South Africa and Britain have returned to a Ghanaian conventional king over 130 gold and bronze artefacts taken between the 1870s and the early twentieth century, his palace introduced.
Asante king Otumfuo Osei Tutu II obtained the artefacts on the Manhyia Palace Museum within the Asante capital Kumasi on Sunday, a royal assertion stated.
Royal regalia
The gadgets included royal regalia, drums and ceremonial gold weights and depict governance techniques, religious beliefs and the function of gold in Asante society.
Their return comes as strain mounts on Western museums and establishments to deal with the restitution of African artefacts plundered by colonial powers corresponding to Britain, France, Germany and Belgium.

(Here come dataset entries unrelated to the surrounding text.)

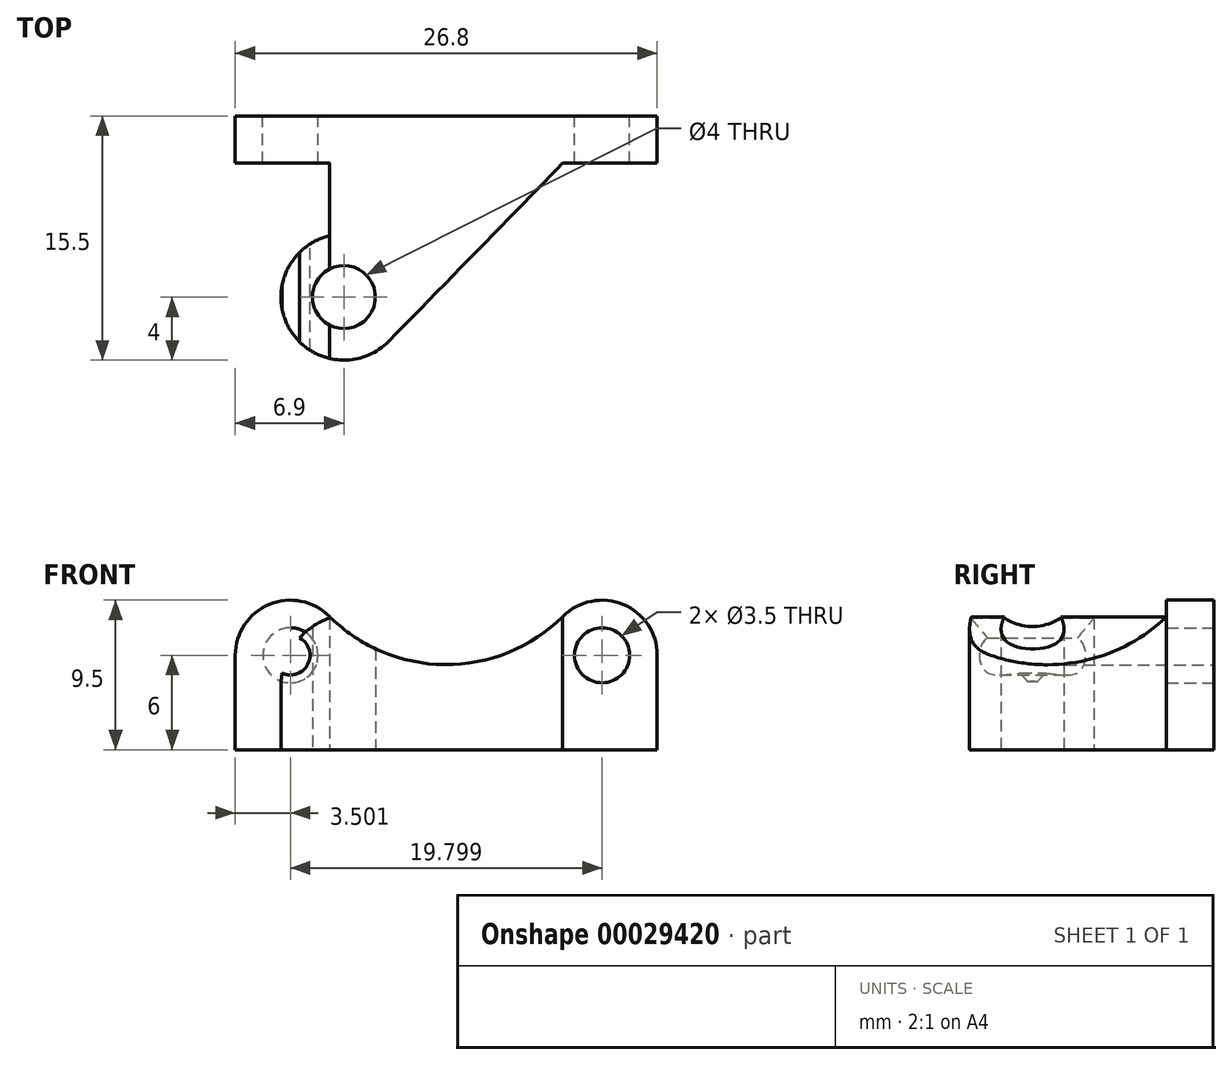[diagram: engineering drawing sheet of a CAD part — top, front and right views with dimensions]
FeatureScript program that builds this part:
annotation { "Feature Type Name" : "Feature", "Feature Type Description" : "" }
export const myFeature = defineFeature(function(context is Context, id is Id, definition is map)
    precondition{}
    {
        {
            var Q0;
            Q0=qCreatedBy(makeId("Front.planeOp"),FACE);
            var sketch = newSketch(context, id + "F0", { "sketchPlane" : qUnion([Q0])});
            skCircle(sketch, "E0", {"center": v(-9.9, 6) * mm, "radius": 1.75 * mm});
            skCircle(sketch, "E1", {"center": v(9.9, 6) * mm, "radius": 1.75 * mm});
            skCircle(sketch, "E2", {"center": v(0, 15.9) * mm, "radius": 10.5 * mm});
            skLineSegment(sketch, "E3", {"start": v(-9.9, 6) * mm, "end": v(9.9, 6) * mm, "construction": true});
            skPoint(sketch, "E4", {"position": v(0, 6) * mm});
            skCircle(sketch, "E5", {"center": v(0, 15.9) * mm, "radius": 14 * mm, "construction": true});
            skLineSegment(sketch, "E6", {"start": v(0, 0) * mm, "end": v(13.4, 0) * mm});
            skLineSegment(sketch, "E7", {"start": v(13.4, 0) * mm, "end": v(13.4, 6) * mm});
            skArc(sketch, "E8", {"start": v(13.4, 6) * mm, "mid": v(11.24, 9.23) * mm, "end": v(7.42, 8.47) * mm});
            skLineSegment(sketch, "E9", {"start": v(-9.9, 6) * mm, "end": v(0, 15.9) * mm, "construction": true});
            skLineSegment(sketch, "E10", {"start": v(9.9, 6) * mm, "end": v(0, 15.9) * mm, "construction": true});
            skLineSegment(sketch, "E11", {"start": v(0, 0) * mm, "end": v(0, -9.43) * mm, "construction": true});
            skArc(sketch, "E12.MirrorCS", {"start": v(-13.4, 6) * mm, "mid": v(-11.24, 9.23) * mm, "end": v(-7.42, 8.47) * mm});
            skLineSegment(sketch, "E13.MirrorCS", {"start": v(-13.4, 0) * mm, "end": v(-13.4, 6) * mm});
            skLineSegment(sketch, "E14.MirrorCS", {"start": v(0, 0) * mm, "end": v(-13.4, 0) * mm});
            skCircle(sketch, "E15", {"center": v(-9.9, 6) * mm, "radius": 1.25 * mm});
            skSolve(sketch);
        }
        {
            var Q0;
            Q0=makeQuery(id+"F0.imprint","IMPRINT",FACE,{"disambiguationData":[TD([[makeQuery(id+"F0.imprint","IMPRINT",EDGE,{"derivedFrom":sQuery(id+"F0.wireOp",EDGE,"E0")}),-1.0]])]});
            var Q1;
            Q1=makeQuery(id+"F0.imprint","IMPRINT",FACE,{"disambiguationData":[TD([[makeQuery(id+"F0.imprint","IMPRINT",EDGE,{"derivedFrom":sQuery(id+"F0.wireOp",EDGE,"E0")}),1.0]])]});
            extrude(context, id + "F1", {"entities" : qUnion([Q0, Q1]), "depth" : 20 * mm});
        }
        {
            var Q0;
            Q0=makeQuery(id+"F0.imprint","IMPRINT",FACE,{"disambiguationData":[TD([[makeQuery(id+"F0.imprint","IMPRINT",EDGE,{"derivedFrom":sQuery(id+"F0.wireOp",EDGE,"E0")}),1.0]])]});
            extrude(context, id + "F2", {"entities" : qUnion([Q0]), "operationType" : NewBodyOperationType.REMOVE, "depth" : 5 * mm});
        }
        {
            var Q0;
            Q0=qCreatedBy(makeId("Top.planeOp"),FACE);
            var sketch = newSketch(context, id + "F3", { "sketchPlane" : qUnion([Q0])});
            skCircle(sketch, "E16", {"center": v(-6.5, -11.5) * mm, "radius": 2 * mm});
            skLineSegment(sketch, "E17.0.0", {"start": v(-13.4, 0) * mm, "end": v(13.4, 0) * mm});
            skLineSegment(sketch, "E17.0.1", {"start": v(13.4, 0) * mm, "end": v(13.4, -20) * mm});
            skLineSegment(sketch, "E17.0.2", {"start": v(13.4, -20) * mm, "end": v(-13.4, -20) * mm});
            skLineSegment(sketch, "E17.0.3", {"start": v(-13.4, -20) * mm, "end": v(-13.4, 0) * mm});
            skLineSegment(sketch, "E18", {"start": v(13.4, -3) * mm, "end": v(7.4, -3) * mm});
            skLineSegment(sketch, "E19", {"start": v(-13.4, -3) * mm, "end": v(-7.4, -3) * mm});
            skLineSegment(sketch, "E20", {"start": v(-7.4, -3) * mm, "end": v(-7.4, -7.6) * mm});
            skCircle(sketch, "E21", {"center": v(-6.5, -11.5) * mm, "radius": 4 * mm});
            skLineSegment(sketch, "E22", {"start": v(-3.64, -14.3) * mm, "end": v(7.4, -3) * mm});
            skLineSegment(sketch, "E23", {"start": v(-7.4, -3) * mm, "end": v(7.4, -3) * mm, "construction": true});
            skLineSegment(sketch, "E24", {"start": v(-6.5, -11.5) * mm, "end": v(-6.5, -15.5) * mm, "construction": true});
            skSolve(sketch);
        }
        {
            var Q0;
            {var subQ4=sQuery(id+"F3.wireOp",EDGE,"E18");Q0=makeQuery(id+"F3.imprint","IMPRINT",FACE,{"disambiguationData":[TD([[makeQuery(id+"F3.imprint","IMPRINT",EDGE,{"derivedFrom":subQ4}),1.0]])]});}
            var Q1;
            {var subQ4=sQuery(id+"F3.wireOp",EDGE,"E19");Q1=makeQuery(id+"F3.imprint","IMPRINT",FACE,{"disambiguationData":[TD([[makeQuery(id+"F3.imprint","IMPRINT",EDGE,{"derivedFrom":subQ4}),-1.0]])]});}
            var Q2;
            Q2=makeQuery(id+"F3.imprint","IMPRINT",FACE,{"disambiguationData":[TD([[makeQuery(id+"F3.imprint","IMPRINT",EDGE,{"derivedFrom":sQuery(id+"F3.wireOp",EDGE,"E16")}),1.0]])]});
            extrude(context, id + "F4", {"entities" : qUnion([Q0, Q1, Q2]), "operationType" : NewBodyOperationType.REMOVE, "depth" : 25 * mm});
        }
        {
            var Q0;
            Q0=makeQuery(id+"F4.boolean.opBoolean","COPY",FACE,{"derivedFrom":makeQuery(id+"F4.opExtrude","SWEPT_FACE",FACE,{"disambiguationData":[OSD([sQuery(id+"F3.wireOp",EDGE,"E19")])]})});
            var sketch = newSketch(context, id + "F5", { "sketchPlane" : qUnion([Q0])});
            skArc(sketch, "E25.0.0", {"start": v(-7.4, 8.45) * mm, "mid": v(-7.41, 8.46) * mm, "end": v(-7.42, 8.47) * mm});
            skArc(sketch, "E25.0.1", {"start": v(-7.42, 8.47) * mm, "mid": v(-11.24, 9.23) * mm, "end": v(-13.4, 6) * mm});
            skLineSegment(sketch, "E25.0.2", {"start": v(-13.4, 6) * mm, "end": v(-13.4, 0) * mm});
            skLineSegment(sketch, "E25.0.3", {"start": v(-13.4, 0) * mm, "end": v(-7.4, 0) * mm});
            skLineSegment(sketch, "E25.0.4", {"start": v(-7.4, 0) * mm, "end": v(-7.4, 8.45) * mm});
            skLineSegment(sketch, "E26", {"start": v(-10.5, 4) * mm, "end": v(-13.4, 4) * mm});
            skLineSegment(sketch, "E27", {"start": v(-10.5, 0) * mm, "end": v(-10.5, 8.24) * mm});
            skArc(sketch, "E28", {"start": v(-7, 8.5) * mm, "mid": v(-9.52, 6.85) * mm, "end": v(-10.5, 4) * mm});
            skSolve(sketch);
        }
        {
            var Q0;
            {var subQ9=sQuery(id+"F5.wireOp",EDGE,"E25.0.0");Q0=makeQuery(id+"F5.imprint","IMPRINT",FACE,{"disambiguationData":[TD([[makeQuery(id+"F5.imprint","IMPRINT",EDGE,{"derivedFrom":subQ9}),1.0]])]});}
            var Q1;
            {var subQ0=makeQuery(id+"F4.boolean.opBoolean","INTERSECT",EDGE,{"derivedFrom":[makeQuery(id+"F1.opExtrude","SWEPT_FACE",FACE,{"disambiguationData":[OSD([sQuery(id+"F0.wireOp",EDGE,"E0")])]}),makeQuery(id+"F4.opExtrude","SWEPT_FACE",FACE,{"disambiguationData":[OSD([sQuery(id+"F3.wireOp",EDGE,"E19")])]})]});var subQ3=sQuery(id+"F5.wireOp",EDGE,"E27");var subQ6=makeQuery(id+"F5.imprint","INTERSECT",VERTEX,{"disambiguationData":[OD(0.0)],"derivedFrom":[subQ0,subQ3]});Q1=makeQuery(id+"F5.imprint","IMPRINT",FACE,{"disambiguationData":[TD([[makeQuery(id+"F5.imprint","IMPRINT",EDGE,{"disambiguationData":[TD([[subQ6,1.0]])],"derivedFrom":subQ3}),-1.0]])]});}
            var Q2;
            {var subQ0=makeQuery(id+"F4.boolean.opBoolean","INTERSECT",EDGE,{"derivedFrom":[makeQuery(id+"F1.opExtrude","SWEPT_FACE",FACE,{"disambiguationData":[OSD([sQuery(id+"F0.wireOp",EDGE,"E0")])]}),makeQuery(id+"F4.opExtrude","SWEPT_FACE",FACE,{"disambiguationData":[OSD([sQuery(id+"F3.wireOp",EDGE,"E19")])]})]});var subQ1=sQuery(id+"F5.wireOp",EDGE,"E27");var subQ3=makeQuery(id+"F5.imprint","INTERSECT",VERTEX,{"disambiguationData":[OD(0.0)],"derivedFrom":[subQ0,subQ1]});Q2=makeQuery(id+"F5.imprint","IMPRINT",FACE,{"disambiguationData":[TD([[makeQuery(id+"F5.imprint","IMPRINT",EDGE,{"disambiguationData":[TD([[subQ3,1.0]])],"derivedFrom":subQ1}),1.0]])]});}
            extrude(context, id + "F6", {"entities" : qUnion([Q0, Q1, Q2]), "operationType" : NewBodyOperationType.REMOVE, "depth" : 25 * mm});
        }
    });
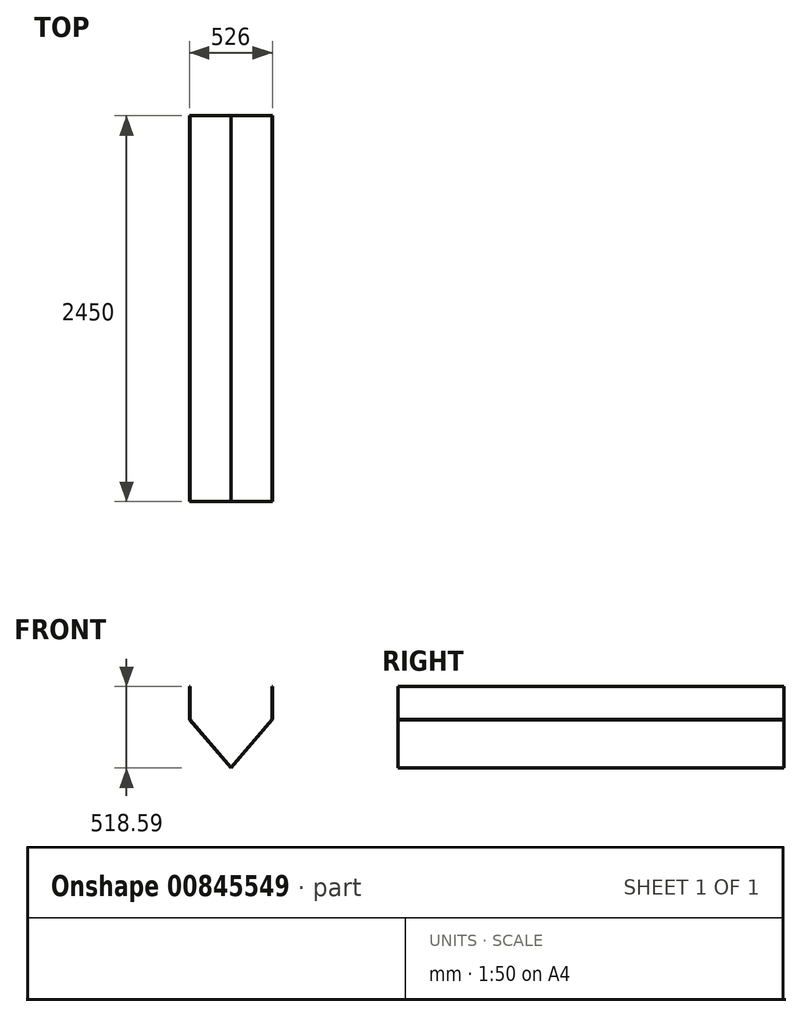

On the ceremony, the Asante king thanked AngloGold Ashanti, a South African mining firm, for returning a number of gadgets bought on the open market. The mining large returned some artefacts to Ghana in 2024.
The newest repatriation included 110 artefacts from the Barbier-Muller Museum assortment in Geneva, assembled by collector Josef Muller in 1904.
Twenty-five different gadgets had been donated by British artwork historian Hermione Waterfield, who established the Tribal Artwork Division at Christie’s in 1971.
Wood drum
Based on artwork historian and Manhyia Palace Museum director, Ivor Agyeman-Duah, Waterfield’s presents included a picket drum believed to have been seized through the 1900 siege of Kumasi by British forces.
In 2024, the Manhyia Palace Museum obtained 67 restituted or loaned cultural objects from establishments together with London’s British Museum and Victoria and Albert Museum, and the Fowler Museum in Los Angeles.